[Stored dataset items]
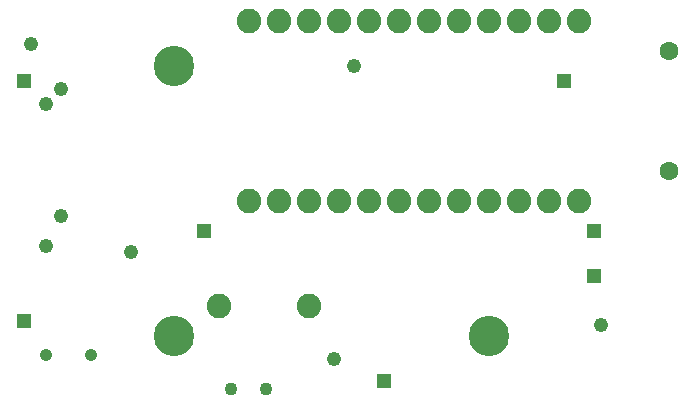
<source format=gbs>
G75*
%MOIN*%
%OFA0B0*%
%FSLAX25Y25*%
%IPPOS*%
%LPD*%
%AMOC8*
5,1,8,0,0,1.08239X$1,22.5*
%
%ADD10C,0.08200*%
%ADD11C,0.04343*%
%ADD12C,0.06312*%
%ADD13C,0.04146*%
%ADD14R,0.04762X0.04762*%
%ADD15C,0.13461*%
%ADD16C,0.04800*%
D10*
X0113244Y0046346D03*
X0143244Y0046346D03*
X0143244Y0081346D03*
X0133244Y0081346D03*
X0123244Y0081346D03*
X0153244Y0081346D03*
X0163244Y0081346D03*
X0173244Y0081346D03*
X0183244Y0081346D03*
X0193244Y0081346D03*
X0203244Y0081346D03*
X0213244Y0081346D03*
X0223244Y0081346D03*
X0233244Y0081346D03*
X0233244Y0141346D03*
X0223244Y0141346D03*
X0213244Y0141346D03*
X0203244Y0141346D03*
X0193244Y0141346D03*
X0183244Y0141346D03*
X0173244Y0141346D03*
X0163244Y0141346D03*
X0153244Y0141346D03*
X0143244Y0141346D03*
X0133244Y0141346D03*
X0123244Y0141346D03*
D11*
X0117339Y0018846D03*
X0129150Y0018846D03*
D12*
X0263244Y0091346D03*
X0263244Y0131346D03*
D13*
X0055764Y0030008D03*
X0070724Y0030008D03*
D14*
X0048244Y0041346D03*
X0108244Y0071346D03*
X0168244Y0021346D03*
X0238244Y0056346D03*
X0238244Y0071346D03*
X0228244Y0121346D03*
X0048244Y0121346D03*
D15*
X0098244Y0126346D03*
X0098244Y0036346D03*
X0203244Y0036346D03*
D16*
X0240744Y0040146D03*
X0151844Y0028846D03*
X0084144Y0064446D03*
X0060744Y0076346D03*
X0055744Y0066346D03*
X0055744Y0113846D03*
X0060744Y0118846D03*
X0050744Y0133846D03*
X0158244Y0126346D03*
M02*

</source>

TASK INSTRUCTIONS => Start at the line containing "X0143244Y0141346D03*" and transcribe through the end of the entries. Please keep both ends and add nothing.

OUTPUT FOR THIS EXERCISE =>
X0143244Y0141346D03*
X0133244Y0141346D03*
X0123244Y0141346D03*
D11*
X0117339Y0018846D03*
X0129150Y0018846D03*
D12*
X0263244Y0091346D03*
X0263244Y0131346D03*
D13*
X0055764Y0030008D03*
X0070724Y0030008D03*
D14*
X0048244Y0041346D03*
X0108244Y0071346D03*
X0168244Y0021346D03*
X0238244Y0056346D03*
X0238244Y0071346D03*
X0228244Y0121346D03*
X0048244Y0121346D03*
D15*
X0098244Y0126346D03*
X0098244Y0036346D03*
X0203244Y0036346D03*
D16*
X0240744Y0040146D03*
X0151844Y0028846D03*
X0084144Y0064446D03*
X0060744Y0076346D03*
X0055744Y0066346D03*
X0055744Y0113846D03*
X0060744Y0118846D03*
X0050744Y0133846D03*
X0158244Y0126346D03*
M02*

</source>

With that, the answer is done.